Schade, schade, dass in der Causa Nordstream-Sprengung kein renommierter Journalist eine Täterschaft Russlands nachgewiesen hat. Da wäre aber der Bär der Qualitätsmedien so was von der Kette gewesen. Man hätte sich überschlagen mit Schlagzeilen wie „Was deutsche Staatsanwälte nicht sehen wollten: Berühmter Investigativ-Journalist weist Täterschaft Putins nach!“ Eine Schlagzeile (s.u.) wie „Die russische Förderation stellt klar: Haben eigene Pipeline nicht gesprengt“ , wäre absolut undenkbar, bzw. falls ein Redakteur sich dies erlaubt hätte, wäre es das Ende der Karriere gewesen. Aber so: Da wird Hersh bewusst manipulierend im Nebensatz als „Gewinner des Putlitzer-Preises“ bezeichnet – bewusst assoziierend an „Gewinner des diesjährigen Deutschland-sucht-den-Superstar-Preises“ – seine atemberaubenden Fakten in einem völlig unwichtig klingenden Ton aber konjunktivistisch galoppierend mit „hätte, sollte, könnte, wäre angeblich nicht, aber wenn ja, dann nicht, ansonsten nein“-Geschwurbel präsentiert. Als leidige Pflicht, über einen solchen „Unsinn“ berichten zu müssen, weil man ja angeblich nichts unter den Tisch fallen will, aber umso präziser und gewichtiger präsentieren dann unsere tollen Medien die Reaktionen der im Gegensatz zu Hersh „absolut seriösen“ Quellen wie die CIA oder die US-Administration. Unter dem Strich wird beim unbedarften, den Qualitätsmedien und ARD/ZDF- vertrauenden Konsumenten folgender Eindruck zurückbleiben: ein in die Jahre gekommener, eitler alter Mann, dessen Geschichten kein angesehenes Medium mehr haben will, hat in einem unwichtigen dubiosen InternetBlog mit Berufung auf anonyme Quellen eine absolut abenteuerliche Räuberpistole und Verschwörungstheorie aus dem Hut gezaubert, die sich, das haben CIA und die US-Administration jedoch eindeutig und nachvollziehbar dargelegt, als eben solche herausgestellt. Wenn die Behauptung (laut CIA) völlig UND vollkommen falsch ist, dann kann ja wirklich nichts dran sein.

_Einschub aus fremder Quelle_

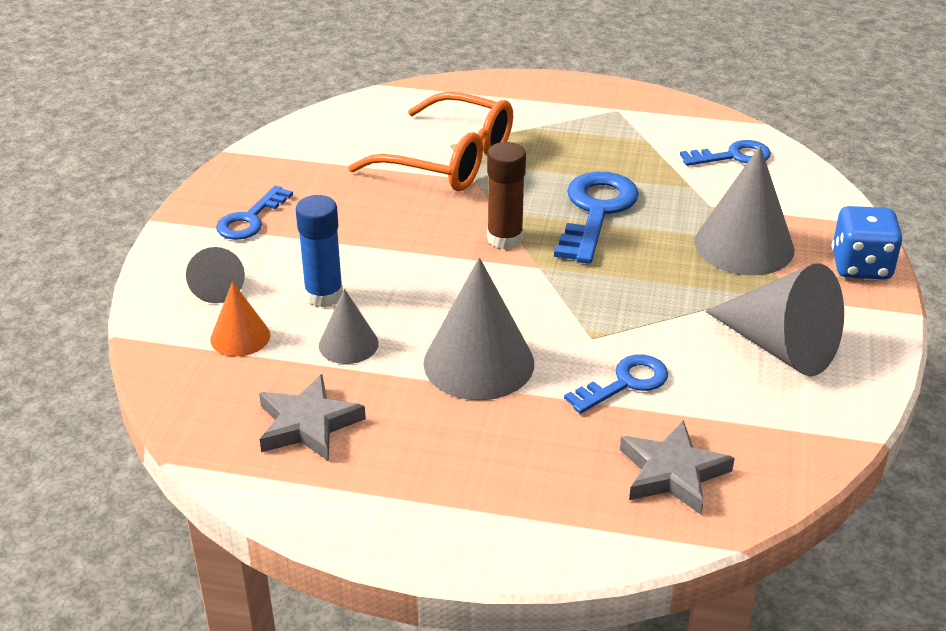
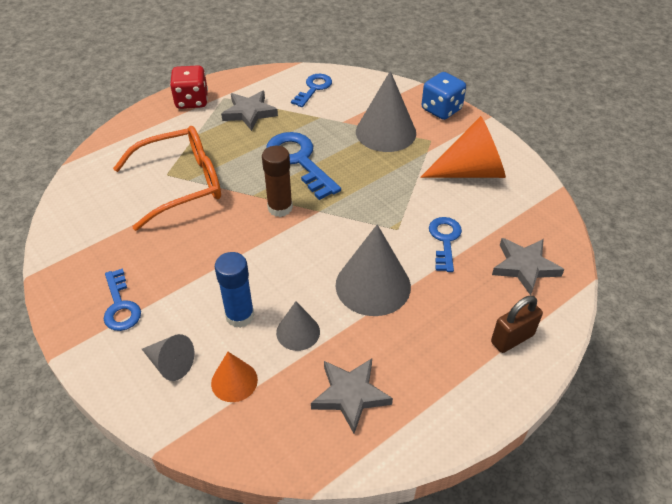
camera: 50 degrees left, 10 degrees up
grey cone [705,263,844,376] -> orange cone [420,116,506,178]
none -> red dice [170,65,208,109]
none -> grey star [221,91,278,131]
none -> brown padlock [491,296,543,353]

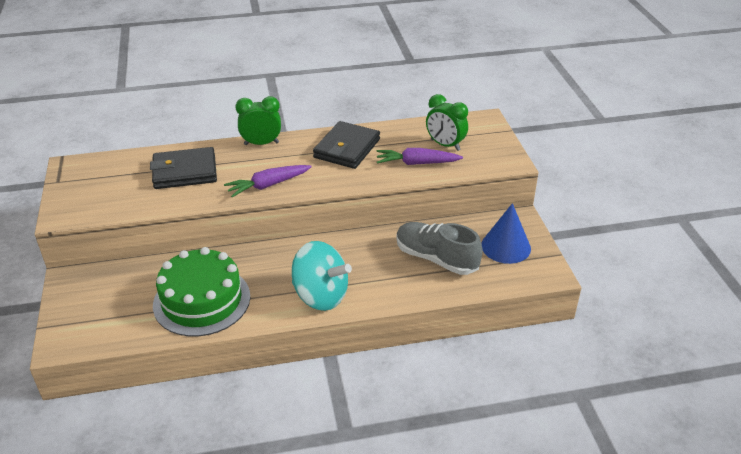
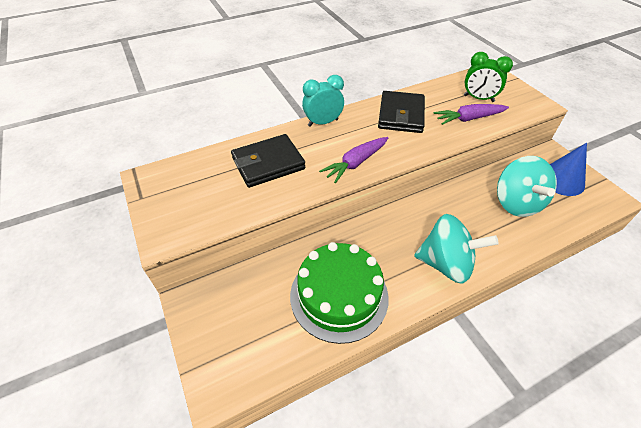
camera: 15 degrees left, 10 degrees up
green clock [235,96,281,145] -> turquoise clock [302,75,344,127]
grey shoe [396,222,483,275] -> turquoise spinning top [497,156,557,217]

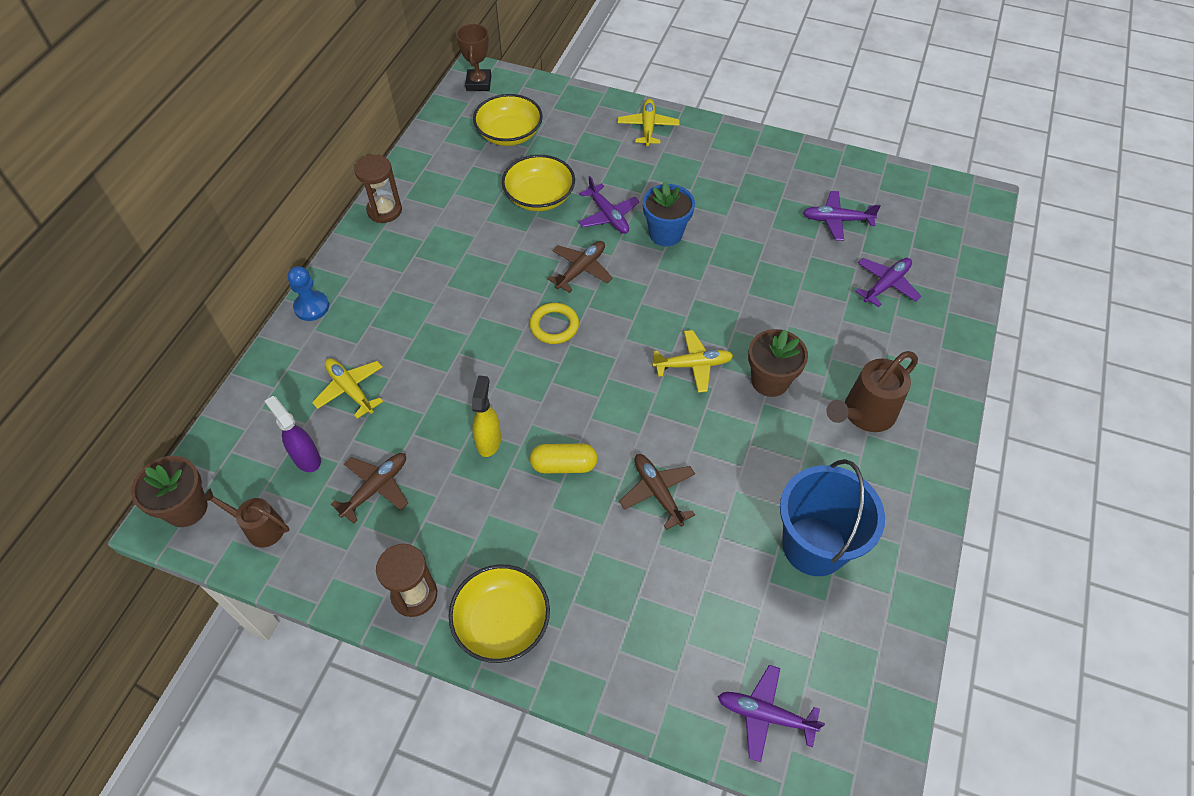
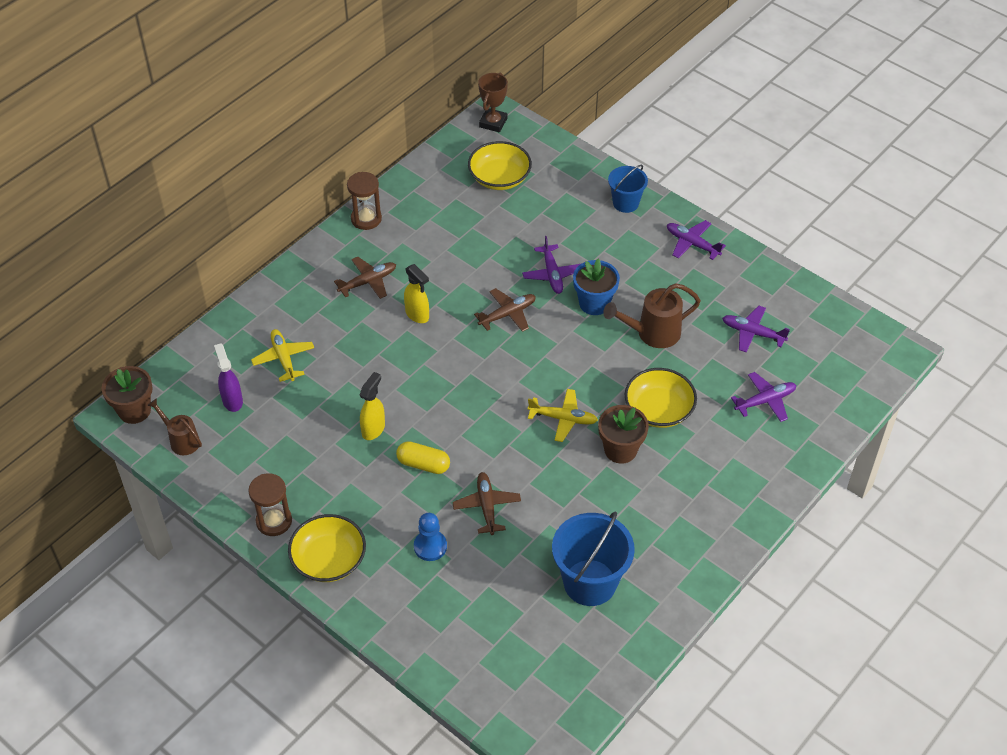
camera: 20 degrees right, 5 degrees down
blue pawn [288,266,329,321] -> blue pawn moved to [414,513,447,561]
brown plane [331,453,408,524] -> brown plane moved to [334,257,396,299]
yellow bowl [502,155,575,211] -> yellow bowl moved to [625,368,697,428]
yellow ring [529,303,579,344] -> none
yellow plane [618,99,679,146] -> blue bucket [608,165,648,213]
purple plane [718,665,825,762] -> purple plane moved to [667,220,726,260]
brown watering can [826,351,918,432] -> brown watering can moved to [603,283,701,348]
none -> yellow spray bottle [404,264,429,323]

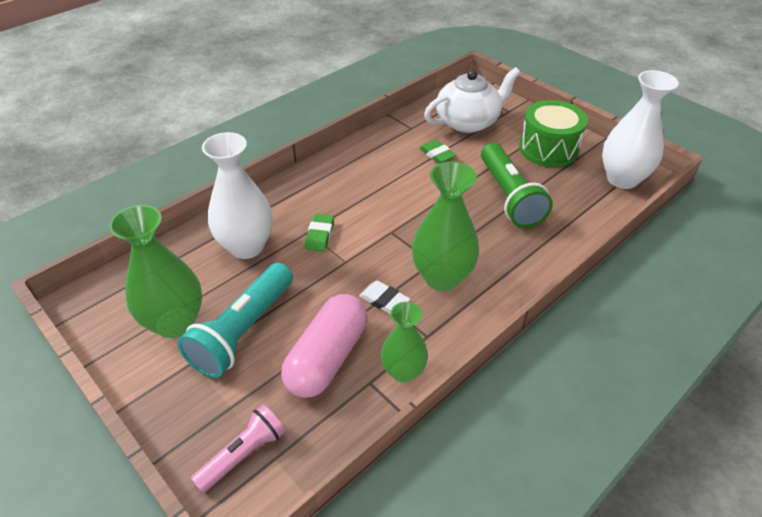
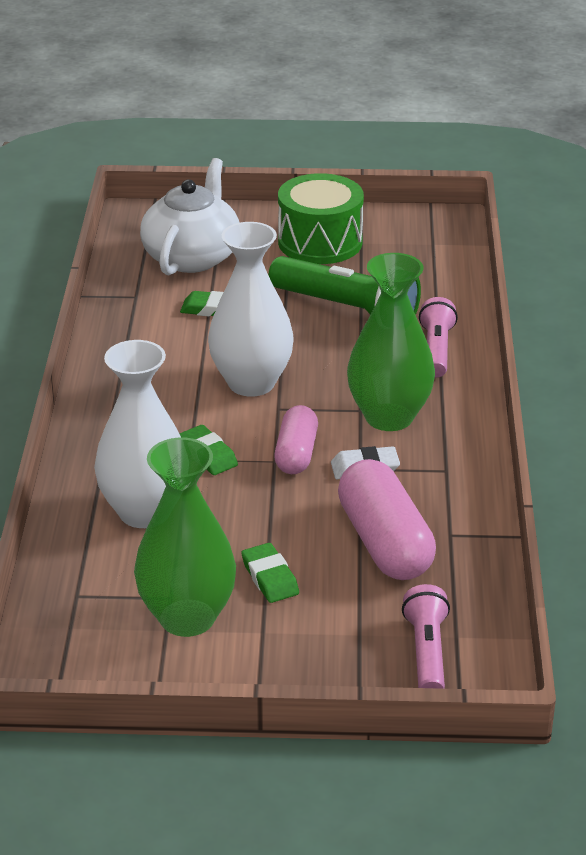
camera: 45 degrees left, 10 degrees down
turquoise flashlight [178,263,293,378] -> green eraser [241,543,299,603]
green vase [381,302,428,383] -> none
white vase [602,70,679,189] -> white vase moved to [208,222,294,397]
none -> pink capsule [274,405,318,474]
none -> pink flashlight [419,297,458,378]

Das Thema wird abgehakt, wahrscheinlich bekommen unsere Medien schon in den nächsten Tagen ne tolle Story aus dem Selenski-Büro: „Aktivisten dokumentierten abscheuliche russische Kriegsverbrechen in Bachmut“. Die wird dann so hochkekocht, dass niemand mehr etwas über die langweilige Geschichte von irgendwelchen Tauchern hören will, die angeblich im Auftrag von Joe Biden Sprengstoff an der Pipeline angebracht haben sollen (wenn nicht, dann ja, ansonsten nein), die dann tatsächlich Monate später von irgendwelchen norwegischen Geheimdienstlern per Fernbedienung oder auf welche abenteuerliche Art auch immer in die Luft gesprengt worden wären, was sich aber laut ARD-Faktenchecker längst als absolut falsch herausgestellt hat.
 
Die ersten Storys und Schlagzeilen heute haben nicht Hersh’s Story zum Inhalt, sondern die entschiedene Zurückweisung der „mit Sicherheit“ falschen Behauptungen. Das nenne ich Qualitätsjournalismus in Reinkultur.
 
USA stellen klar: Haben Nord-Stream-Pipelines nicht gesprengt
Einem Bericht des Reporters Seymour Hersh zufolge sind US-Marinetaucher für die Sprengung der Nord-Stream-Gaspipelines in der Ostsee verantwortlich. “Völlig falsch”, heißt es dazu aus Washington.